Which one is better for data lake in Azure: Databricks or Synapse Analytics? Databricks is easy to query using SQL from Power BI, Qlik or Tableau, as it has SQL endpoint and Partner Connect. On the other hand, Synapse Analytics can run on a SQL database, on a Spark cluster or on a storage account, all of which use SQL so they are easy to query too.

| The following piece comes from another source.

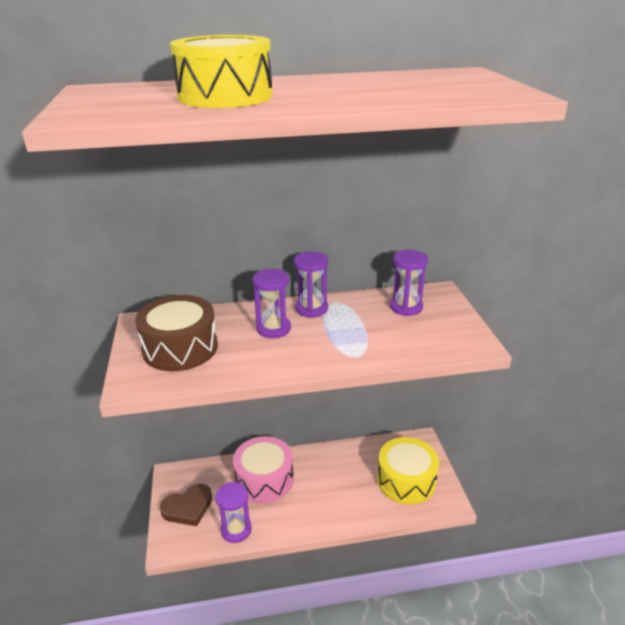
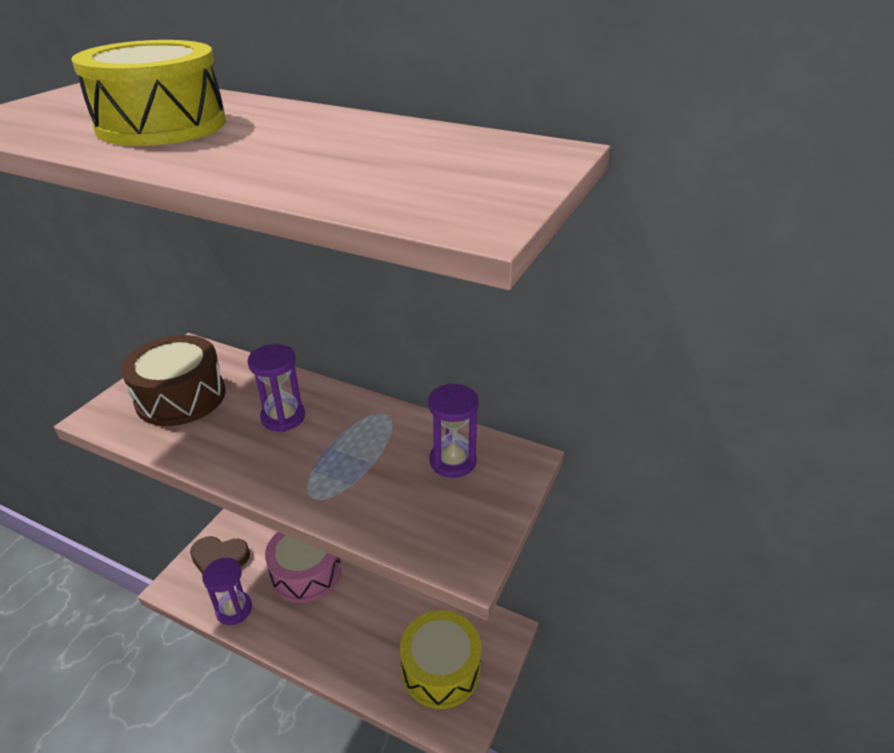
camera: 35 degrees right, 5 degrees up
purple hourglass [294,251,328,318] -> none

In terms of loading data in, both of them use Azure Data Factory (ADF). ADF has Databricks Notebook activity which enables us to transform data and ingest files from Azure storage account (either containers or file shares) into Databricks tables on ADLS2. This ETL process can be automated using Delta Live tables and Auto Loader (link).

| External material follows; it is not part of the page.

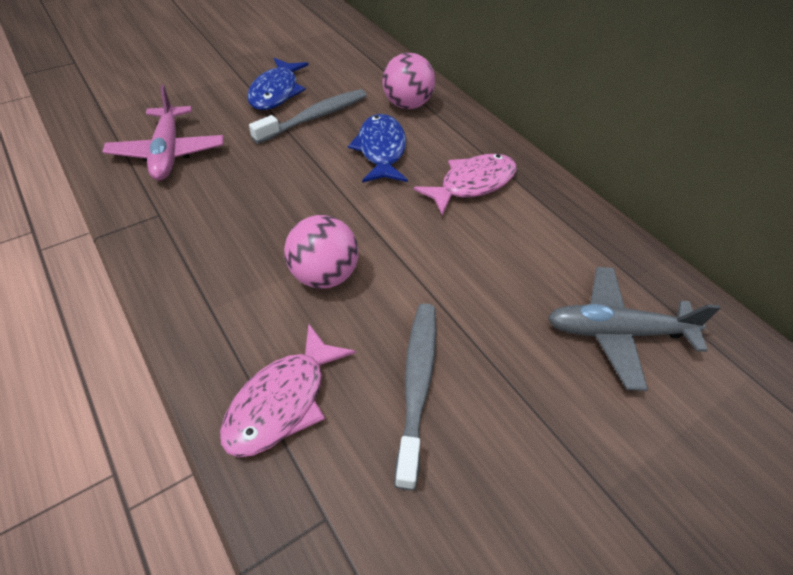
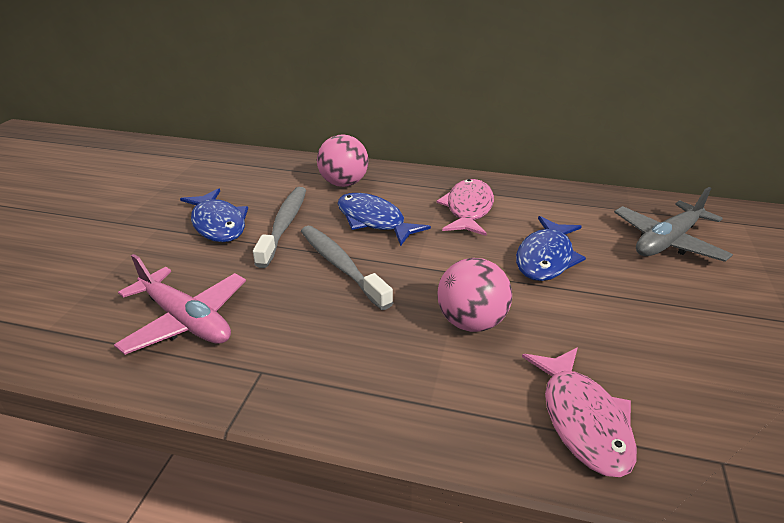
camera: 40 degrees left, 15 degrees down
grey toothbrush [394,303,436,490] -> grey toothbrush moved to [301,226,393,310]
none -> blue fish [516,216,586,281]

Both ADF pipeline and Synapse pipeline can be used to ingest data into Synapse Analytics from many data sources using Copy activity. Synapse Analytics has Data Explorer which can pull data in batches or streaming from various sources, validate the data and doing data conversion too.
Synapse Analytics has changed a lot in the last 2 years. Previously it is synonymous to SQL Data Warehouse (previously known as Parallel Data Warehouse, PDW). It runs PolyBase SQL query, which is a distributed query engine. The main drawback was that this SQL DW or PDW was very expensive (this was 2010: link). Today the cost perception has completely changed, with $50/month we can start development on Synapse. I created a Synapse workspace, with SQL Pool and Spark Pool with 3 nodes, disable after 15 mins of inactivity, no Data Explorer, end up with about $10/month. So it is possible for small & medium companies to use it, unlike SQL DW 10 years ago.
The key to the answer I think, is the “data lake”. How does Databricks compare with Synapse, when they are used as a data lake? To be used as a data lake Databricks is better, because we can easily create a metadata driven data ingestion. Meaning that when we have a new data (from a file or a table), we can automatically create the ingestion Databricks notebooks to ingest the new data into data lake.
On the other hand, if it is for data warehousing platform, Synapse is better, because it has 3 modes including serverless SQL pool endpoints that we can use to query data files in Azure Data Lake, using SQL (link). We can then create a logical data warehouse on top of the raw data without moving the data (see my article here). We can transform the data in the data lake using Transact SQL and load it into a dimensional model in a Synapse SQL database.
I mean the difference between them (for a data lake) is not that big. In Synapse, data scientists can also query the data lake using OpenRowSet. And with a bit of an effort we can programmatically create metadata-based ingestion in Synapse pipeline (not using Copy Into but using Python Notebooks and SQL Scripts).
Conclusions
- Synapse today is very different to two years ago, so take a look and try it. It is still changing rapidly so two year from now it would have more new features and may look different.
- Which one is better for data lake in Azure: Databricks or Synapse Analytics? In my opinion Databricks is slightly better for data lake, but as a complete package for Data Lake + Data Warehouse, Synapse Analytics is better (compared to Databricks Lakehouse).
- Both platforms are changing rapidly, for example a year ago we didn’t have Lakehouse, Photon, SQL Warehouse or Partner Connect on Azure Databricks. And a year ago there was no Data Explorer in Synapse Analytics, and Synapse has completely changed. Two years ago Databricks was way better than Synapse for data lake, but today the gap has narrowed a lot. A year from now the status can change or reverse.
PS. Note that what I’m talking about here is Azure. Databricks in Azure. Not in AWS.
Would welcome your opinion and comments.